Mihintale’s great white dagoba commands the eye for miles around. The climb to the top leads up ceremonial stairways, past jungle-draped dagobas and tumble-down monastic cells to the cave where Mahinda received King Devanampiya Tissa and Sri Lanka Buddhism was born. From the granite lookout of Aradhana Gala there’s a staggering view over mountains and plains to the city of Anuradhapura.
Hunched in the shadow of Sigiriya, this remarkable granite outcrop shelters the remains of a monastery, established after King Kasyapa took over the monks’ caves at the Lion Rock. From the Buddhist temple at the base, paths climb past richly decorated cave temples, stone-walled cells and a brick reclining Buddha. The view from the summit, over Sigiriya and endless mountain ranges, is extraordinary.
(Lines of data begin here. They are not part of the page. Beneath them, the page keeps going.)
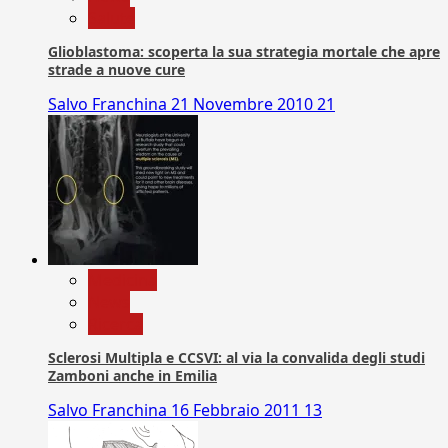
Salute
Glioblastoma: scoperta la sua strategia mortale che apre
strade a nuove cure
Salvo Franchina
21 Novembre 2010
21
Medicina
News
Ricerca
Sclerosi Multipla e CCSVI: al via la convalida degli studi
Zamboni anche in Emilia
Salvo Franchina
16 Febbraio 2011
13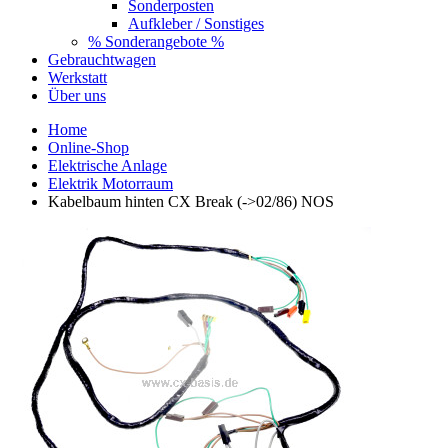
Sonderposten
Aufkleber / Sonstiges
% Sonderangebote %
Gebrauchtwagen
Werkstatt
Über uns
Home
Online-Shop
Elektrische Anlage
Elektrik Motorraum
Kabelbaum hinten CX Break (->02/86) NOS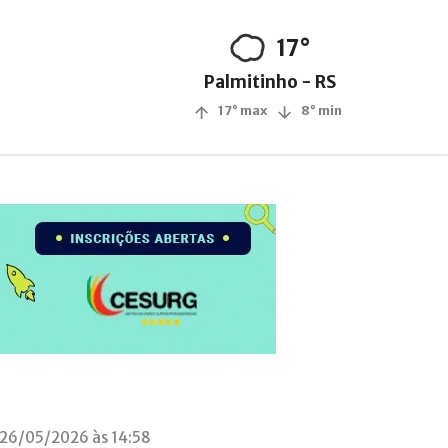
17°
Palmitinho - RS
17° max
8° min
 26/05/2026 às 14:58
The jungle-clad mountain range of Ritigala forms the highest point between Sri Lanka’s highlands and the mountains of southern India. Its ruined forest monastery was home to a fiercely ascetic order of monks. Ritigala’s cool wet microclimate is rich in medicinal plants, supposedly deposited here (as the Ramayana tells it) by the monkey god Hanuman.
In a staggering clifftop setting off Trincomalee, the temple of Koneswaram boasts one of Sri Lanka’s most enviable locations, overlooking glittering blue sea. Inside, coconuts crack and pilgrims file around colourful bas-relief sculptures of the ‘demon king’, Ravana.